Perputaran waktu kembali bergulir semakin cepat. Tanpa terasa memasuki 10 malam terakhir, dimana Ramadhan akan berakhir hanya dalam hitungan hari. Semua muslim sepertinya sudah tahu tentang hadirnya malam kemuliaan. Ibadah di malam itu konon lebih baik atau setara dengan ibadah dalam seribu bulan, Lailatul Qadr. Meskipun tak ada satupun yang tahu kapan persisnya terjadi.

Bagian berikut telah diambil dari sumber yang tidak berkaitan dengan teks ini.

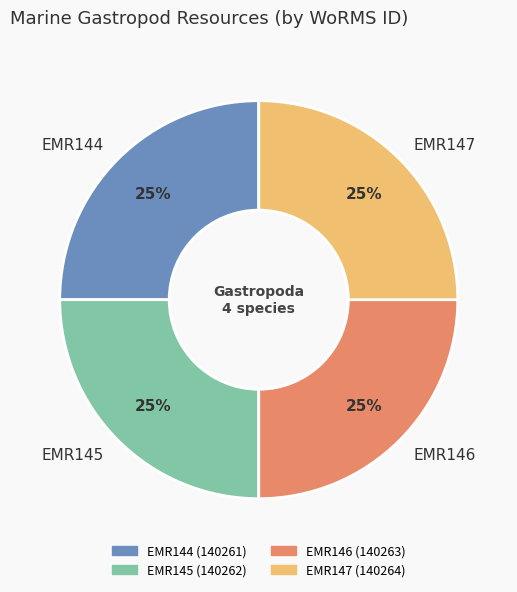

Approximately how many times larger is the value at EMR145 compared to EMR146?

1.0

Tepat ketika banyak orang berburu malam kemuliaan itu, Allah memberikanku dispensasi dalam beribadah. Alhasil, semakin bertambah pula hitunganku terhadap hari-hari yang kutinggalkan untuk tak berpuasa. Sudahlah, jangan ditanya jumlahnya. Yang jelas, ini menjadi rekor terbanyak sejauh ini untuk membayar hutang.

Dikutip dari email yang dikirim oleh mbak Aida Azlin

Bagi mereka yang beriman, bulan Ramadhan adalah kesempatan terbaik untuk mendulang pahala. Seperti mereka yang jatuh cinta dan tak mau meninggalkan yang dicintainya sedetik pun, begitu pula bagi mereka yang serius menjalani ibadah dalam Ramadhan. Rasanya setiap detiknya spesial dan terlalu sayang untuk dilewatkan. Tapi, bagaimana bila kamu harus melewatkannya bukan karena kehendakmu?

Mungkin beginilah salah satu ujian bagi mereka yang serius meniatkan diri. Ada harga yang harus dibayar dalam memperjuangkannya. Bukankah setiap ucapan perlu dibuktikan untuk menunjukkan kesungguhan? Lagi-lagi persis seperti ksatria yang berkorban demi cintanya. Jika untuk orang yang dicintai kita rela berkorban segalanya tanpa perhitungan, mengapa ragu untukNya yang lebih berhak?

Hal lain yang menjadi hikmah yakni, bisa diberi kesempatan menjalankan ibadah dengan lancar itu juga termasuk nikmat. Jadi ingat tentang mereka yang sampai berkorban banyak hanya untuk bisa menjalankan ibadah dengan tenang. Bukankah contoh nyatanya tengah terjadi saat ini? Di tanah berkah yang menjadi latar sentral agama Abrahamik?

Bersyukurlah bila Allah memberi kemudahan dalam menjalankan ibadah. Karena ternyata, bila bukan dengan kuasaNya, hal semudah mengambil air wudhu saja terasa sulit, kan? Ini sekaligus mengingatkanku betapa lemahnya manusia dengan segala ketidakberdayaannya. Kalau bukan karena kehendak Allah, manusia bisa apa? Pantas saja ketika akan memulai segala sesuatu hendaknya dimulai dengan menyebut namanya. Bi-ismi-Illah, Bismillah, dengan menyebut nama Allah…

Pelajaran Ramadhan kali ini bukan hanya perihal mengingat keterbatasan diri, tetapi juga seberapa besar kamu mau mengutamakanNya. Entah hikmah lain apa yang masih tersembunyi di baliknya. Syukurnya, meskipun banyak kendala dalam setiap fasenya, ada saja yang bisa disyukuri sejauh ini. Setidaknya masih diberi kesempatan untuk memperbaiki meskipun harus berkejaran dengan waktu. Bagaimana jadinya bila tak ada kesempatan untuk memperbaiki?